> RECORDS SUPPLIED:
★ ★ ★

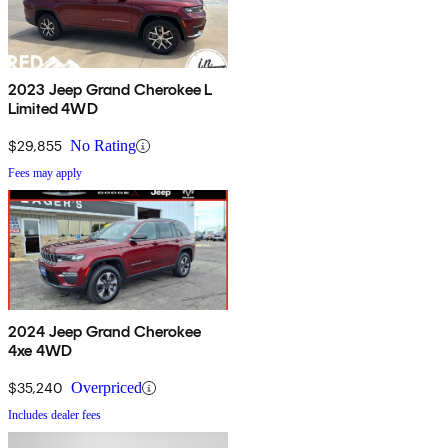
2023 Jeep Grand Cherokee L
Limited 4WD
$29,855
No Rating
Fees may apply
2024 Jeep Grand Cherokee
4xe 4WD
$35,240
Overpriced
Includes dealer fees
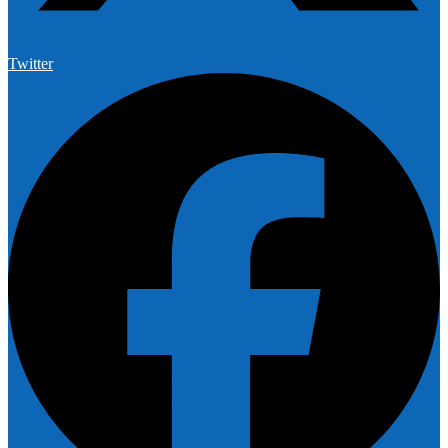
Twitter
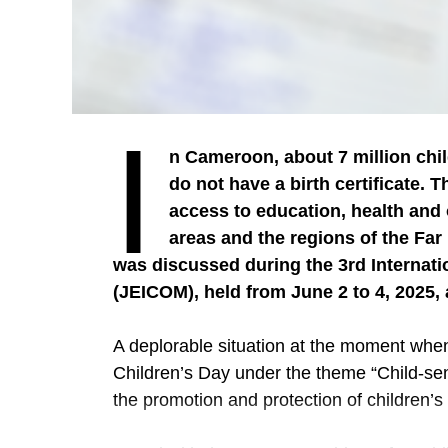
I
n Cameroon, about 7 million chil
do not have a birth certificate. 
access to education, health and o
areas and the regions of the Fa
was discussed during the 3rd Internati
(JEICOM), held from June 2 to 4, 2025,
A deplorable situation at the moment when
Children’s Day under the theme “Child-sens
the promotion and protection of children’s 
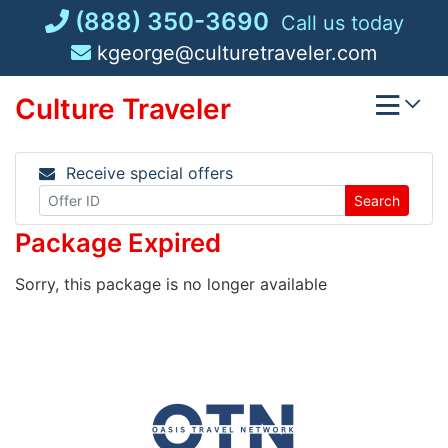
Skip
(888) 350-3690
Call us today
to
kgeorge@culturetraveler.com
content
Culture Traveler
Receive special offers
Search
Package Expired
Sorry, this package is no longer available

★ ★ ★

> ASSIGNED TASK:
An exact copy of the records above is wanted, with the pictures omitted.

> TASK OUTPUT:
2023 Jeep Grand Cherokee L
Limited 4WD
$29,855
No Rating
Fees may apply
2024 Jeep Grand Cherokee
4xe 4WD
$35,240
Overpriced
Includes dealer fees
Twitter
I
n Cameroon, about 7 million chil
do not have a birth certificate. 
access to education, health and o
areas and the regions of the Fa
was discussed during the 3rd Internati
(JEICOM), held from June 2 to 4, 2025,
A deplorable situation at the moment when
Children’s Day under the theme “Child-sens
the promotion and protection of children’s 
Skip
(888) 350-3690
Call us today
to
kgeorge@culturetraveler.com
content
Culture Traveler
Receive special offers
Search
Package Expired
Sorry, this package is no longer available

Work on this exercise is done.